Privatizar sem resolver a questão da regulação, e da apropriação das agências reguladoras pelas empresas, é empulhação. Enquanto não houver controle social sobre os contratos, não haverá universalização nem com estatais nem com empresas privadas.
Há uma ameaça de privatização da água, sim, mas não na PL do saneamento – ao contrário do que supus ontem.
O ponto que me chamou a atenção foi o parágrafo que separava o saneamento da produção de água. A separação tem lógica, segundo me explicaram juristas especializados no tema.
Saneamento é uma concessão municipal. Cabe ao município definir a melhor alternativa para ele. Já a produção de água consiste em levar a água até o município. E o direito de concessão das águas varia: para rios municipais (raros), o poder concedente é o município; para os rios que correm apenas em um estado, é do estado; e para os rios que atravessam vários estados, é da União. Daí a necessidade de separação do poder concedente.
Admitem que o PL é confuso, inclusive criará problemas do lado fiscal. Mas a ameaça de privatização das águas está em outro Projeto de Lei em tramitação.
No caso de São Paulo, por exemplo, na grande crise hídrica de anos atrás, coube a Sabesp buscar água em locais mais distantes. E aí se entram em duas discussões relevantes sobre o tema.
A primeira, o da estatização vs privatização.
A segunda, o do municipalismo vs centralização.
Há uma discussão enorme sobre vantagens e desvantagens de cada uma.
As estatais são menos transparentes nos indicadores de eficiência; as privadas são menos transparentes nos indicadores de resultados – isto é, índices de universalização, de redução de morbidades etc.
As estatais têm menos preocupações com custos; as privadas têm tanta preocupação que, em geral, precarizam os serviços.
A discussão sobre municipalização vs centralização é idêntica. Os municípios sabem cuidar melhor do seu saneamento do que o Estado ou a União. Há bons estudos sobre isso.
Por outro lado, a busca de soluções municipais impede a universalização. Em outros momentos, a universalização se dava através de subsídio cruzado: o lucro nas áreas mais rentáveis exigia, como contrapartida, o atendimento das regiões de menor poder aquisitivo.
Deixar a solução por conta de consórcios municipais é acreditar na mão invisível do municipalismo.

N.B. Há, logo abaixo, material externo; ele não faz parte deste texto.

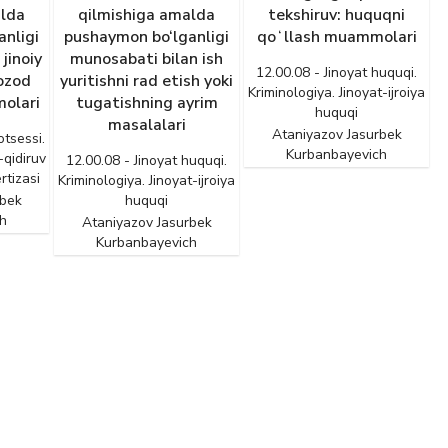
alda
qilmishiga amalda
tekshiruv: huquqni
nligi
pushaymon bo‘lganligi
qoʻllash muammolari
jinoiy
munosabati bilan ish
12.00.08 - Jinoyat huquqi.
ozod
yuritishni rad etish yoki
Kriminologiya. Jinoyat-ijroiya
olari
tugatishning ayrim
huquqi
masalalari
Ataniyazov Jasurbek
otsessi.
Kurbanbayevich
-qidiruv
12.00.08 - Jinoyat huquqi.
tizasi
Kriminologiya. Jinoyat-ijroiya
rbek
huquqi
h
Ataniyazov Jasurbek
Kurbanbayevich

Nenhum prefeito de cidade rica irá penalizar seus consumidores para garantir o atendimento da cidade pobre. Portanto, nem municipalismo nem consórcios garantem a universalização.
Portanto, a universalização exigirá ou saídas tarifárias (através do subsídio cruzado, como ocorreu com o Luz para Todos), ou saídas tributárias.
No fundo, toda essa discussão reflete um velho vício brasileiro: o da incapacidade de montar modelos de gestão federativa eficazes, preferindo resolver tudo via legislação.
No auge da abundância fiscal, Dilma Rousseff colocou dinheiro à vontade para saneamento. E projetos não apareciam pela simples razão de que os municípios não tinham experiência nem conhecimento para montar projetos. O governo caçava projetos, para poder dar vazão aos recursos, e nada.
A solução ideal demandaria um modelo de gestão eficiente, transparência e controle compartilhado. Seria assim:
- A Agência Nacional de Água seria a cabeça de uma rede de agências de água regionais, cada qual com representantes de produtores, consumidores e grupos representativos dos direitos coletivos.
- Tendo a Caixa Econômica Federal como agente financeiro, caberia a essas agências preparar os municípios para a escolha adequada do modelo de concessão.
- Caberia às agências estaduais, também, o estímulo à formação de consórcios e ao aprimoramento dos consórcios já existentes em bacias hidrográficas,.
Principalmente: teria que haver leis para garantir governança, controle social sobre as agências estaduais.
Tentar resolver apenas via lei vai produzir o pior dos mundos, as estatais sem preocupação com eficiência, as empresas privadas sem cuprpir metas de unversalização.
Privatizar sem resolver a questão da regulação, e da apropriação das agências reguladoras pelas empresas, é empulhação. Enquanto não houver controle social sobre os contratos, não haverá universalização nem com estatais nem com empresas privadas.